College of Liberal Arts & Social Sciences Theses and Dissertations

Graduation Date

8-2020

Document Type

Thesis

Department/Program Conferring Degree

International Studies

Keywords

Palestine, healing, resistance, archive, indigenous knowledge

Abstract

In this thesis, I trace how colonial powers fragment and silence Palestinian knowledge practices as another mode of genocide. And locate silences (Trouillot 1995) by analyzing how colonial powers confiscate land, farming tools, and criminalizes Palestinians from foraging in an aim to disrupt any engagement with their knowledge practices and land. I argue that Palestinian interpersonal experience with ancestral knowledge recontextualizes a history of Palestine outside the simplistic binaries produced by colonial histories. These knowledge practices of healing can enable a politics of resistance under the Israeli occupation. I aim to initiate a living archive of these practices. I define “living” archive as a tool, an emergent strategy, a phrase by Adrienne Marie Brown, in order to weave personal practices with collective organizing.
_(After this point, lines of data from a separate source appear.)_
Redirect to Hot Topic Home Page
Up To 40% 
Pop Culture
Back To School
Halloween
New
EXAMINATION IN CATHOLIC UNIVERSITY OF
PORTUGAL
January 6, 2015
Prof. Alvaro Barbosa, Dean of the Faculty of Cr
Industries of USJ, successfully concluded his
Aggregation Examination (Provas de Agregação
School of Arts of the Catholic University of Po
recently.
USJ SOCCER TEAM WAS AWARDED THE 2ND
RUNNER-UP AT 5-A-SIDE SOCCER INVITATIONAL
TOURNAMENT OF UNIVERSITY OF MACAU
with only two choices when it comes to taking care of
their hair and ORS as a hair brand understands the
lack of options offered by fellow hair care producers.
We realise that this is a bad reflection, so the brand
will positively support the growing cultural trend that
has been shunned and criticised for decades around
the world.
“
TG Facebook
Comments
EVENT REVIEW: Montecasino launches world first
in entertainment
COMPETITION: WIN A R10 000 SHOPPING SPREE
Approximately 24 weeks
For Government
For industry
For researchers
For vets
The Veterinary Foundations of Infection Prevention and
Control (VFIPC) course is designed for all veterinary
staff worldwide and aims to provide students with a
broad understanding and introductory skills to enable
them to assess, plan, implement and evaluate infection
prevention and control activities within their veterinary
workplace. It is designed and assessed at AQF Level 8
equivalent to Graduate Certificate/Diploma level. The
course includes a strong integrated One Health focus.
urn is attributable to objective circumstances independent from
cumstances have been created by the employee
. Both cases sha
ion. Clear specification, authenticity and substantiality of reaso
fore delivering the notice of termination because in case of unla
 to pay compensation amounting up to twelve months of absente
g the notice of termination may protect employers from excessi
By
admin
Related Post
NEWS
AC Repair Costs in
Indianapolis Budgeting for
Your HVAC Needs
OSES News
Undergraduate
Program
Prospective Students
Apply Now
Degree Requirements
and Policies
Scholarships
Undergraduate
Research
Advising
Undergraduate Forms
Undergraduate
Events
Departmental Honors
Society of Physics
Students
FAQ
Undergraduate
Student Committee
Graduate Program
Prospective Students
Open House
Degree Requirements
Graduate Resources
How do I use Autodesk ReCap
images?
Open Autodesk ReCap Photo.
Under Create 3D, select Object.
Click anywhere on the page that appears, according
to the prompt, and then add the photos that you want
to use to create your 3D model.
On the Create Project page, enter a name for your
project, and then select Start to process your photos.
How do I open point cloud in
This living archive can build an intimate political and social space to share Palestinian histories, an ostensible bridge between theory, narrative, and praxis. I take from Trouillot when he states that “the source is alive” (1995, 162), when talking about artifacts and people as bodies that continually carry history (Trouillot 1995, 162). I locate stories through interviews with Palestinians, to gather experiences about these knowledge practices in relation to healing bodies.